Although no clear explanation for this epidemic of inhalation anthrax was discovered, the circumstantial evidence suggested a relationship to a particular batch of goat hair. It is possible that the observed temporal association of the processing of a single hair order from India with the onsets of the epidemic cases was a coincidental one. Nevertheless, an hypothesis which suggests itself is that this particular batch contained an unusual number of highly virulent anthrax spores to which was added during most of the epidemic a virulence-enhancing substance (the scouring detergent). In support of this hypothesis are the following facts: that anthrax organisms were demonstrated in large numbers in this hair order; that the agents recovered from the patients were virulent by the inhalation route for monkeys and guinea pigs; and that the scouring detergent enhanced this virulence. Insufficient numbers of strains have been tested for virulence by this route to characterize the virulence of these agents relative to other strains. The available data were consistent with high virulence. By extrapolation to man of the experimental dose-response curve of one Manchester strain in monkeys (LD50 = 6,000), it can be calculated that a 10-fold increase in the observed concentration of spores might have caused an epidemic if the organisms belonged to the Manchester strain. If enhancement of virulence by the scouring detergent in the Manchester mill is also assumed, then a lower spore concentration might have been dangerous.

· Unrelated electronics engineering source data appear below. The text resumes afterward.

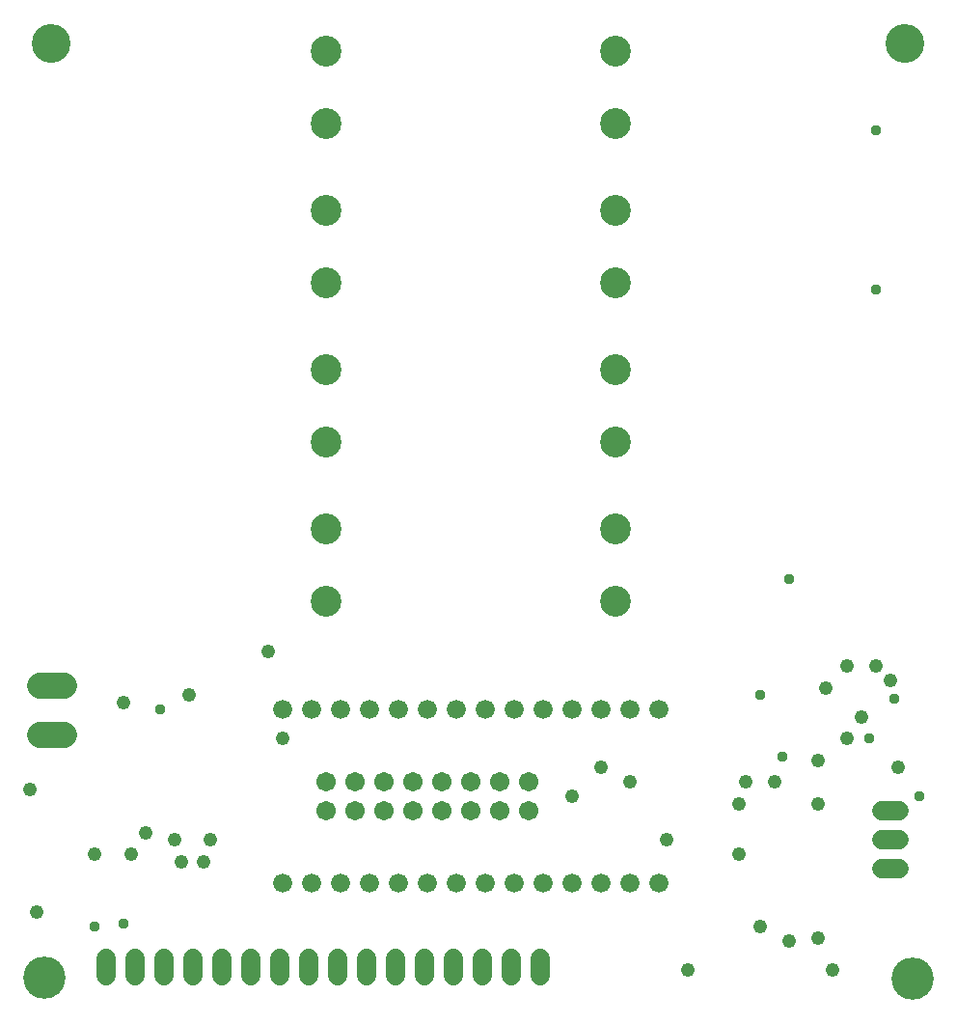
<source format=gbs>
G75*
%MOIN*%
%OFA0B0*%
%FSLAX25Y25*%
%IPPOS*%
%LPD*%
%AMOC8*
5,1,8,0,0,1.08239X$1,22.5*
%
%ADD10C,0.14600*%
%ADD11C,0.13398*%
%ADD12C,0.06800*%
%ADD13C,0.06600*%
%ADD14C,0.06737*%
%ADD15C,0.10643*%
%ADD16C,0.09068*%
%ADD17C,0.04762*%
%ADD18C,0.03778*%
D10*
X0019300Y0014300D03*
X0319300Y0013902D03*
D11*
X0316800Y0336800D03*
X0021800Y0336800D03*
D12*
X0308800Y0071800D02*
X0314800Y0071800D01*
X0314800Y0061800D02*
X0308800Y0061800D01*
X0308800Y0051800D02*
X0314800Y0051800D01*
X0190800Y0020800D02*
X0190800Y0014800D01*
X0180800Y0014800D02*
X0180800Y0020800D01*
X0170800Y0020800D02*
X0170800Y0014800D01*
X0160800Y0014800D02*
X0160800Y0020800D01*
X0150800Y0020800D02*
X0150800Y0014800D01*
X0140800Y0014800D02*
X0140800Y0020800D01*
X0130800Y0020800D02*
X0130800Y0014800D01*
X0120800Y0014800D02*
X0120800Y0020800D01*
X0110800Y0020800D02*
X0110800Y0014800D01*
X0100800Y0014800D02*
X0100800Y0020800D01*
X0090800Y0020800D02*
X0090800Y0014800D01*
X0080800Y0014800D02*
X0080800Y0020800D01*
X0070800Y0020800D02*
X0070800Y0014800D01*
X0060800Y0014800D02*
X0060800Y0020800D01*
X0050800Y0020800D02*
X0050800Y0014800D01*
X0040800Y0014800D02*
X0040800Y0020800D01*
D13*
X0101800Y0046800D03*
X0111800Y0046800D03*
X0121800Y0046800D03*
X0131800Y0046800D03*
X0141800Y0046800D03*
X0151800Y0046800D03*
X0161800Y0046800D03*
X0171800Y0046800D03*
X0181800Y0046800D03*
X0191800Y0046800D03*
X0201800Y0046800D03*
X0211800Y0046800D03*
X0221800Y0046800D03*
X0231800Y0046800D03*
X0231800Y0106800D03*
X0221800Y0106800D03*
X0211800Y0106800D03*
X0201800Y0106800D03*
X0191800Y0106800D03*
X0181800Y0106800D03*
X0171800Y0106800D03*
X0161800Y0106800D03*
X0151800Y0106800D03*
X0141800Y0106800D03*
X0131800Y0106800D03*
X0121800Y0106800D03*
X0111800Y0106800D03*
X0101800Y0106800D03*
D14*
X0116800Y0081800D03*
X0116800Y0071800D03*
X0126800Y0071800D03*
X0126800Y0081800D03*
X0136800Y0081800D03*
X0136800Y0071800D03*
X0146800Y0071800D03*
X0146800Y0081800D03*
X0156800Y0081800D03*
X0156800Y0071800D03*
X0166800Y0071800D03*
X0166800Y0081800D03*
X0176800Y0081800D03*
X0176800Y0071800D03*
X0186800Y0071800D03*
X0186800Y0081800D03*
D15*
X0216800Y0144300D03*
X0216800Y0169300D03*
X0216800Y0199300D03*
X0216800Y0224300D03*
X0216800Y0254300D03*
X0216800Y0279300D03*
X0216800Y0309300D03*
X0216800Y0334300D03*
X0116800Y0334300D03*
X0116800Y0309300D03*
X0116800Y0279300D03*
X0116800Y0254300D03*
X0116800Y0224300D03*
X0116800Y0199300D03*
X0116800Y0169300D03*
X0116800Y0144300D03*
D16*
X0025934Y0115068D02*
X0017666Y0115068D01*
X0017666Y0098139D02*
X0025934Y0098139D01*
D17*
X0014300Y0079300D03*
X0036800Y0056800D03*
X0049300Y0056800D03*
X0054300Y0064300D03*
X0064300Y0061800D03*
X0066800Y0054300D03*
X0074300Y0054300D03*
X0076800Y0061800D03*
X0101800Y0096800D03*
X0096800Y0126800D03*
X0069300Y0111800D03*
X0046800Y0109300D03*
X0016800Y0036800D03*
X0201800Y0076800D03*
X0211800Y0086800D03*
X0221800Y0081800D03*
X0234300Y0061800D03*
X0259300Y0056800D03*
X0259300Y0074300D03*
X0261800Y0081800D03*
X0271800Y0081800D03*
X0286800Y0074300D03*
X0286800Y0089300D03*
X0296800Y0096800D03*
X0301800Y0104300D03*
X0311800Y0116800D03*
X0306800Y0121800D03*
X0296800Y0121800D03*
X0289300Y0114300D03*
X0314300Y0086800D03*
X0266800Y0031800D03*
X0276800Y0026800D03*
X0286800Y0027961D03*
X0291800Y0016800D03*
X0241800Y0016800D03*
D18*
X0274300Y0090550D03*
X0266800Y0111800D03*
X0276800Y0151800D03*
X0313050Y0110550D03*
X0304300Y0096800D03*
X0321800Y0076800D03*
X0306800Y0251800D03*
X0306800Y0306800D03*
X0059300Y0106800D03*
X0046800Y0032800D03*
X0036800Y0031800D03*
M02*

</source>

The focal question appears to be whether a large dose of anthrax spores of the right size is sufficient to provoke infection, or is an additional factor necessary? The fact that inhalation anthrax occurs so rarely in mills where contaminated materials are handled day after day argues for a precipitating cause of the disease other than the presence of a sufficient quantity of organisms. Yet acute observers of the nineteenth century epidemics such as Spear (1) and Bell (19) were unable to find a common thread to bind their cases together, other than work with raw goat hair and exposure to dust therefrom.

It appears that hair and wool workers exposed to B. anthracis aerosols may inhale hundreds of spores into their alveoli each day without suffering clinical illness. In the presence of an unusually large number of spores, or of a highly virulent strain, however, the minimum lethal dose may be exceeded by the aerosols produced in the manufacturing processes, and an inhalation anthrax epidemic results.

It is to be stressed that this hypothesis, although attractive, is based not on proven facts, but on suggestive data and unproven assumptions. Our speculations are justified only by the rarity of the disease, which renders the elucidation of this epidemiologic problem in the near future unlikely. Important information touching on the subject could be obtained, however, by more frequent air sampling of textile mills to determine the maximum safe concentration of spores, by the development of methods for estimating the concentration of B. anthracis in hair or wool, and by the perfection of serologic methods for determining past infection with B. anthracis. From the point of view of industrial hygiene this conclusion appears to place stress on better ventilation of goat hair mills, or on sterilization of the hair as performed in England (25). The potential civil defense problem posed by anthrax aerosols is also emphasized (26).